There are two modern corollaries to this. The most prevalent one is that some people are inept with data analysis and use of statistics so that they are “lying” quite innocently through the creation of misinformation. I see this problem many times each day.
The secondary corollary is that the expression should’ve been updated a decade or two ago as people started, through easy-to-use applications, to play around with various graphic representations of data. In some cases they’ve mis-analyzed the data and used the wrong graphical choice. Hence, I would like to see this renamed as:
LIES, DAMN LIES, STATISTICS and VISUALIZATIONS
Thanks again to everyone who gave me some needed feedback. Feel free to continue to do so. Have a great weekend and see you on Monday
Yes love the new product names. Themes are fun.

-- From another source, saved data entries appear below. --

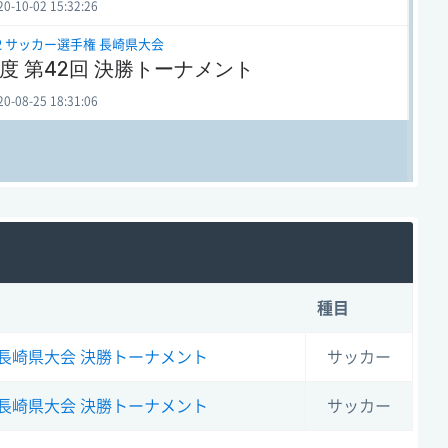
10-02 15:32:26
12 サッカー選手権 長崎県大会
年度 第42回 決勝トーナメント
08-25 18:31:06
種目
 長崎県大会
決勝トーナメント
サッカー
 長崎県大会
決勝トーナメント
サッカー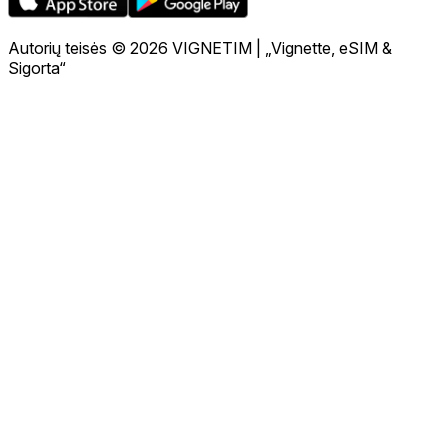
Autorių teisės © 2026 VIGNETIM | „Vignette, eSIM &
Sigorta“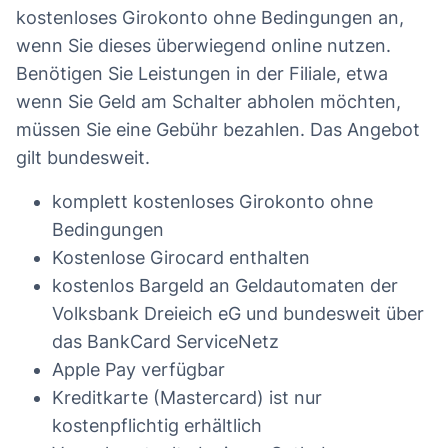
kostenloses Girokonto ohne Bedingungen an,
wenn Sie dieses überwiegend online nutzen.
Benötigen Sie Leistungen in der Filiale, etwa
wenn Sie Geld am Schalter abholen möchten,
müssen Sie eine Gebühr bezahlen. Das Angebot
gilt bundesweit.
komplett kostenloses Girokonto ohne
Bedingungen
Kostenlose Girocard enthalten
kostenlos Bargeld an Geldautomaten der
Volksbank Dreieich eG und bundesweit über
das BankCard ServiceNetz
Apple Pay verfügbar
Kreditkarte (Mastercard) ist nur
kostenpflichtig erhältlich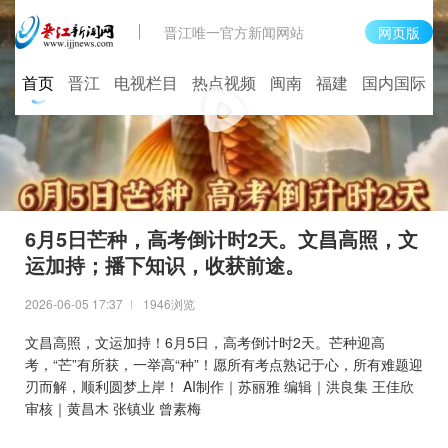
晋江唯一官方新闻网站
网页版
首页
晋江
电视栏目
热点视频
闽南
福建
国内国际
6月5日芒种，高考倒计时2天。文昌高照，文
运加持；播下知识，收获前途。
2026-06-05 17:37
1946浏览
文昌高照，文运加持！6月5日，高考倒计时2天。芒种迎高
考，“芒”有所获，一举高“种”！愿所有考点熟记于心，所有难题迎
刃而解，顺利圆梦上岸！ AI制作｜苏丽雅 编辑｜洪良集 王佳欣
审核｜黄昌木 张镇业 曾素梅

Great thoughts on statistics. I’m taking a course on data science (yes I have an undergraduate degree that covered this but needed a refresh) and am reminded how valuable data analysts/ scientists are. Otherwise who knows what crazy conclusions we might base decisions on. I appreciate your examples of how easily data is misrepresented. Which leads to the garbage in garbage out discussion. With Deepseek open code now enticing companies to build their own on prem LLMs, what happens if they don’t invest in the data experts to model, test and clean data for training. Oops Deepseek trains itself. brilliant yes but who trained its data science knowledge???? Am I missing something or is this just a small thing that needs to still be figured out?

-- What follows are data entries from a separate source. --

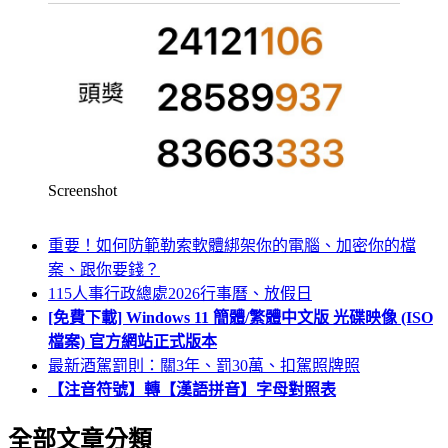
Screenshot
重要！如何防範勒索軟體綁架你的電腦、加密你的檔
案、跟你要錢？
115人事行政總處2026行事曆、放假日
[免費下載] Windows 11 簡體/繁體中文版 光碟映像 (ISO
檔案) 官方網站正式版本
最新酒駕罰則：關3年、罰30萬、扣駕照牌照
【注音符號】轉【漢語拼音】字母對照表
全部文章分類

I love how you're fully committing to the food and drink metaphor David lol
It’s a clever way to spice things up and keep your content fun and engaging. Word Salad, TechTonic Leftovers, and Menu Mistakes all sound like fresh takes on familiar formats, and I'm excited to see where this creative twist takes you.
It’s perplexing how these one sided relationships with media figures have become the norm, especially now that technology has really supercharged the whole thing. I find it so interesting that people who’ve grown up in this world can’t even see the inauthenticity behind it all.
Thank you and Happy Friday eve David.